So, my possibilities are as follows, I'd like some suggestions:

Stick with classic pochmann
M2 edges, R2 corners
M2 edges, classic pochmann corners
Turbo edges, classic pochmann corners
Full Turbo


----------



## happa95 (Jan 30, 2009)

byu said:


> So, my possibilities are as follows, I'd like some suggestions:
> 
> Stick with classic pochmann
> M2 edges, R2 corners
> ...



I'm sure you've heard enough feedback from me but I would say that full turbo COULD be the fastest if you practiced a lot. However that would take a heck of a lot of practice so I'll say Turbo edges, pochmann corners. Are you using Erik's other two algs for pochmann corners?


----------



## Ellis (Jan 30, 2009)

I think personal blindfold methods should be a progression. Don't jump into anything that's really confusing or that has a difficult execution. I haven't looked too much into TuRBo, but even if I had I think I'd still give the same answer. My suggestion - stick with classic pochmann edges and corners until you are pretty comfortable with them both and can get a decent rate of successful solves. Then learn M2, sticking with classic pochmann corners. From there you can decide if you want to switch to R2 or TuRBo. 

You want something thats going to give you good results (success).

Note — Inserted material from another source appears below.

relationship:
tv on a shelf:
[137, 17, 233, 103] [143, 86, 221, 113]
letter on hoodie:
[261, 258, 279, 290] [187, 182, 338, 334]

If you're learning something because it's what you think would be fastest, but you aren't understanding it, then you're just going to get fast DNF's. The difficult blindfold methods become easier if you're good at blindfold solving first.


----------



## martijn_cube (Feb 3, 2009)

does anybody know an alg to switch 4 centers? 
to switch white/yellow and orange/red. and these are there opposites.

edit: i found it with cube explorer: M E2 M' E2

edit: i'm trying to find a way to get rid of the UF/DB switch part with the M2 method. Because when memoing the cube now, i have to remember if its odd or even. But i want to memo like UF alway's goes to UF. But i think that's pretty hard to do with M2. it could save alot of thinking time. Does anyone know something to get rid of this?


----------



## tim (Feb 3, 2009)

martijn_cube said:


> edit: i'm trying to find a way to get rid of the UF/DB switch part with the M2 method. Because when memoing the cube now, i have to remember if its odd or even. But i want to memo like UF alway's goes to UF. But i think that's pretty hard to do with M2. it could save alot of thinking time. Does anyone know something to get rid of this?



You can get rid of this. Just use any kind of 3-cycles for the UF/DB + the next/previous pieces.


----------



## kickinwing2112 (Feb 3, 2009)

hmm, these are questions i was going to ask.


----------



## blah (Feb 4, 2009)

tim said:


> martijn_cube said:
> 
> 
> > edit: i'm trying to find a way to get rid of the UF/DB switch part with the M2 method. Because when memoing the cube now, i have to remember if its odd or even. But i want to memo like UF alway's goes to UF. But i think that's pretty hard to do with M2. it could save alot of thinking time. Does anyone know something to get rid of this?
> ...



http://www.speedsolving.com/forum/showpost.php?p=71157&postcount=67
http://www.speedsolving.com/forum/showpost.php?p=72025&postcount=68
http://www.speedsolving.com/forum/showpost.php?p=72146&postcount=72
http://www.speedsolving.com/forum/showpost.php?p=72149&postcount=73

The third and fourth links are pretty irrrelevant, I just thought you might like to have a couple of different ideas


----------



## martijn_cube (Feb 4, 2009)

thanks.
But i might stick with normal M2 for now. because after benelux open i want to switch to freestyle. so maybe it's not really worth to learn something new now.


----------